Monday, May 7, 2007

Terrific truffade


When I find myself in the Montparnasse area in Paris the first thing I usually think of is crêpes, since this is the area where most of the city's Breton population settled (it seems they got off the train at Montparnasse and never left the area). I know I'll be eating a few crêpes this week as I'm on my way to the Ile de Ré, an island off the Atlantic coast near La Rochelle, for a week's holiday. So I was grateful to come across the café Le Plomb du Cantal in rue de la Gaîté, a once-seedy street near the Montparnasse tower that is now lined with theaters, cafés and cute bars like Le Tournesol.

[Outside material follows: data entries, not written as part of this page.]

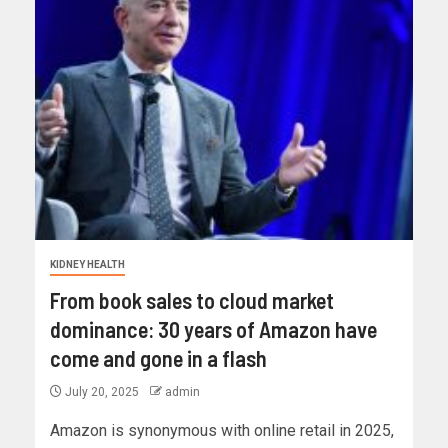
KIDNEY HEALTH
From book sales to cloud market
dominance: 30 years of Amazon have
come and gone in a flash
July 20, 2025
admin
Amazon is synonymous with online retail in 2025,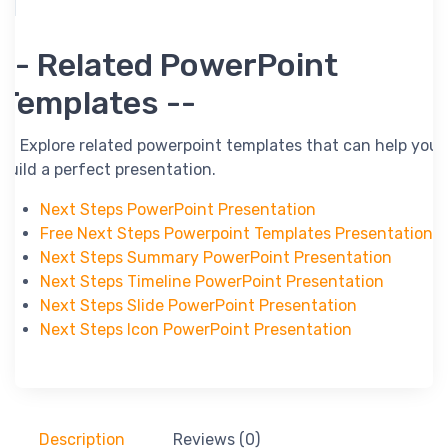
-- Related PowerPoint
Templates --
-- Explore related powerpoint templates that can help you
build a perfect presentation.
Next Steps PowerPoint Presentation
Free Next Steps Powerpoint Templates Presentation
Next Steps Summary PowerPoint Presentation
Next Steps Timeline PowerPoint Presentation
Next Steps Slide PowerPoint Presentation
Next Steps Icon PowerPoint Presentation
Description
Reviews (0)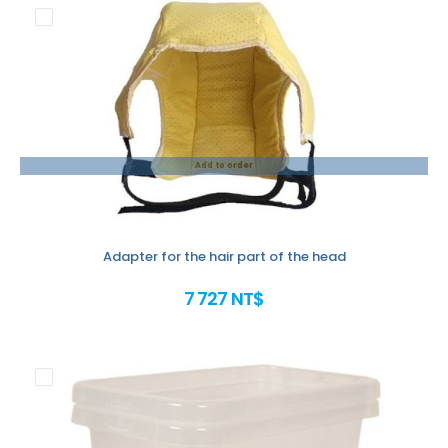
Add to order
Adapter for the hair part of the head
7 727 NT$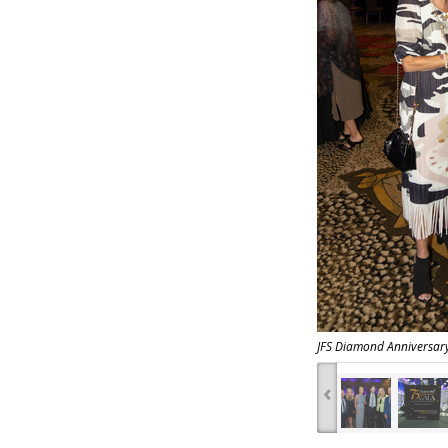
JFS Diamond Anniversar
‹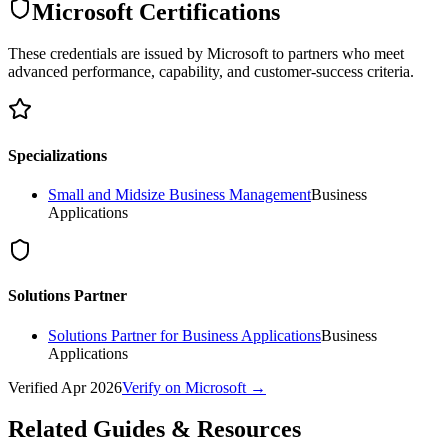
Microsoft Certifications
These credentials are issued by Microsoft to partners who meet
advanced performance, capability, and customer-success criteria.
Specializations
Small and Midsize Business Management
Business
Applications
Solutions Partner
Solutions Partner for Business Applications
Business
Applications
Verified
Apr 2026
Verify on Microsoft →
Related Guides & Resources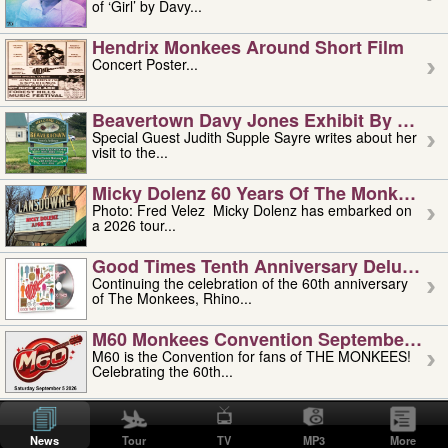
of ‘Girl’ by Davy...
Hendrix Monkees Around Short Film
Concert Poster...
Beavertown Davy Jones Exhibit By Judit
Special Guest Judith Supple Sayre writes about her
visit to the...
Micky Dolenz 60 Years Of The Monkees T
Photo: Fred Velez Micky Dolenz has embarked on
a 2026 tour...
Good Times Tenth Anniversary Deluxe Edi
Continuing the celebration of the 60th anniversary
of The Monkees, Rhino...
M60 Monkees Convention September 4, 5 
M60 is the Convention for fans of THE MONKEES!
Celebrating the 60th...
'uncle' Floyd Vivino: 1951-2026
Uncle Floyd Vivino with Oogie Floyd Vivino,
News
Tour
TV
MP3
More
professionally known as...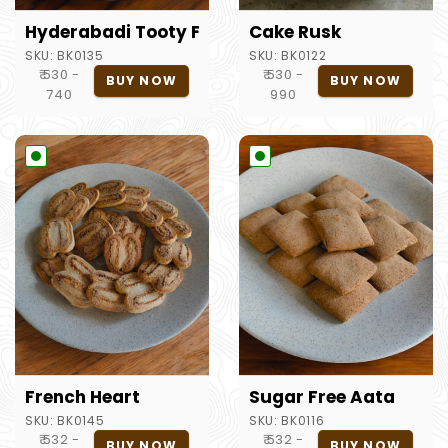
Hyderabadi Tooty Fruity
Cake Rusk
SKU:
BK0135
SKU:
BK0122
₹ 530 -
₹ 530 -
BUY NOW
BUY NOW
740
990
French Heart
Sugar Free Aata
SKU:
BK0145
SKU:
BK0116
₹ 532 -
₹ 532 -
BUY NOW
BUY NOW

Le Plomb du Cantal is an area in the sparsely populated Auvergne region in central France. The closest I've come to this region is the Lozère, which is just south of the Auvergne's vocanic hills and shares their rib-sticking cuisine. The people of the Lozère turn up their noses at any vividly colored vegetable, preferring to accompany each meal, winter or summer, with a mixture of mashed potato and fresh tomme cheese. This mixture comes in two forms: the smooth, famously stringy purée known as aligot and the chunkier mix called truffade.

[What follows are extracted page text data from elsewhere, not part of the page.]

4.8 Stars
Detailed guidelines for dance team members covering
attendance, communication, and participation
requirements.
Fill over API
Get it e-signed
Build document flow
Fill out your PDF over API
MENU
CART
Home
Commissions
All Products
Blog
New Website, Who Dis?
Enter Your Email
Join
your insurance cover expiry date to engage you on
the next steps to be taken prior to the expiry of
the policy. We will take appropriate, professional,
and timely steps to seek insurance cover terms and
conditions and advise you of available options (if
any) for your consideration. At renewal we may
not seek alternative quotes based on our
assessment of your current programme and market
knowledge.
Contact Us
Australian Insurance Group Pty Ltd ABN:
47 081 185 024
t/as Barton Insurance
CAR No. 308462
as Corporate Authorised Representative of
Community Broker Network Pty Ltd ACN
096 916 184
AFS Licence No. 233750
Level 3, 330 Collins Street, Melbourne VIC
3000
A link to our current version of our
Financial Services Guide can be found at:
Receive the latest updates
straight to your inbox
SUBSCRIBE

At Le Plomb du Cantal nearly ever diner was tucking into a sausage link about half as long as my arm next to an enormous heap of truffade, like a central French take on English breakfast. I was about to order the same thing when Philippe beat me to it, and I realised that his serving would easily be big enough for both of us. I quickly switched to the frisée salad topped with about as much bacon as I would normally eat in a year, while Sam had juicy jambon au torchon - miles away from industrial ham - with skinny frites maison that tasted distinctly of animal fat, which to my mind is a good thing.
In the open kitchen the cooks tossed potato chunks and tomme in huge cast-iron skillets until they melted into a sticky mass and poured this into copper pots. The friendly waitresses then scraped the lava-like mixture onto the plates at the table. I've sometimes seen truffade cooked until it develops a crust, but here it just had nice brown bits mixed in. Surprisingly it somehow wasn't too fatty, though I still think that about once a year is the right frequency to eat this dish. Plomb, by the way, is the French word for lead, which is exactly how the truffade felt in our stomachs for a few hours afterwards (it was worth it, though).

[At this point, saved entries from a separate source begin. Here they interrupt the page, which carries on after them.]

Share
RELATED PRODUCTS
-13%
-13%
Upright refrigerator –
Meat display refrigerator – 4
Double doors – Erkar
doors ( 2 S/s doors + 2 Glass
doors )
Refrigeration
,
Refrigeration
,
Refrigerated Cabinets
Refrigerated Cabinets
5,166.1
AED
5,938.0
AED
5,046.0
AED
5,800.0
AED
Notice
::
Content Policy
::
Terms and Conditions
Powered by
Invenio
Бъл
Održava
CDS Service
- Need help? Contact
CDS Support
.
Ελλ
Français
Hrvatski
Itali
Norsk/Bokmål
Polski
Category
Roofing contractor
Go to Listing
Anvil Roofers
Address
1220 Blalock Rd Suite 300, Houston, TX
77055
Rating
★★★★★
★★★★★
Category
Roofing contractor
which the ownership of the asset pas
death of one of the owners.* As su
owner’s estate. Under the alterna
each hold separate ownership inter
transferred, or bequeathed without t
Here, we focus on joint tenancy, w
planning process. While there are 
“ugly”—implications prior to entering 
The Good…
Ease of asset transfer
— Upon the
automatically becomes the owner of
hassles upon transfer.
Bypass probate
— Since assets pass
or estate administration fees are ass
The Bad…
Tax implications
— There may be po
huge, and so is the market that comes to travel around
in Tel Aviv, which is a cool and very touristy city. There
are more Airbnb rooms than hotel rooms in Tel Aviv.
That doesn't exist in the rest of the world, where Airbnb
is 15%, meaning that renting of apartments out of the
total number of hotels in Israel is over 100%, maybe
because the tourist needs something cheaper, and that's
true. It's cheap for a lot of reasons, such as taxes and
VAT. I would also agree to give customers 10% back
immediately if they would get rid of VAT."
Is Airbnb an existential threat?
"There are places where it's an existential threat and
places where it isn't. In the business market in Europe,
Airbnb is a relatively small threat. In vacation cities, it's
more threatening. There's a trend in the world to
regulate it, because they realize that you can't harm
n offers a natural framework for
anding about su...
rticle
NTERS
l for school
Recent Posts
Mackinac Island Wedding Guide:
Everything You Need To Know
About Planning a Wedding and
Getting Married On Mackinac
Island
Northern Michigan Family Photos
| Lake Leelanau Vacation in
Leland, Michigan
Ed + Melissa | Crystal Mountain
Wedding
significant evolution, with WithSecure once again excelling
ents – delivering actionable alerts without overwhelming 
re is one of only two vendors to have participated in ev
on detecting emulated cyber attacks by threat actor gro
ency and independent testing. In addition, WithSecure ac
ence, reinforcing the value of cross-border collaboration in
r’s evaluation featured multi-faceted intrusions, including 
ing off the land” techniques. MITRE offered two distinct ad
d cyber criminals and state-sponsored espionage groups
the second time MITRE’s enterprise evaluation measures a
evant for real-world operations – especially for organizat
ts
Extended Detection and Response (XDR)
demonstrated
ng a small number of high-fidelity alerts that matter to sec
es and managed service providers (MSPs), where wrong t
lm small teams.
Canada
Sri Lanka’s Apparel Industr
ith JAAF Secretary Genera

Much later that day, I had recovered enough to treat myself to just one crêpe from my favorite stand on boulevard Montparnasse, Chez Alberto. My only mistake was to eat it at a table inside, which spoils the fun of licking the Nutella off your fingers as it drips out of the hot crêpe. Maybe crêpes were never meant to be eaten with a knife and fork.
Note: Truffade doesn't photograph well, especially once it's out of the copper pot and on the plate. I snuck into the kitchen to capture it in its pot, but later realized that I had snapped aligot instead of truffade.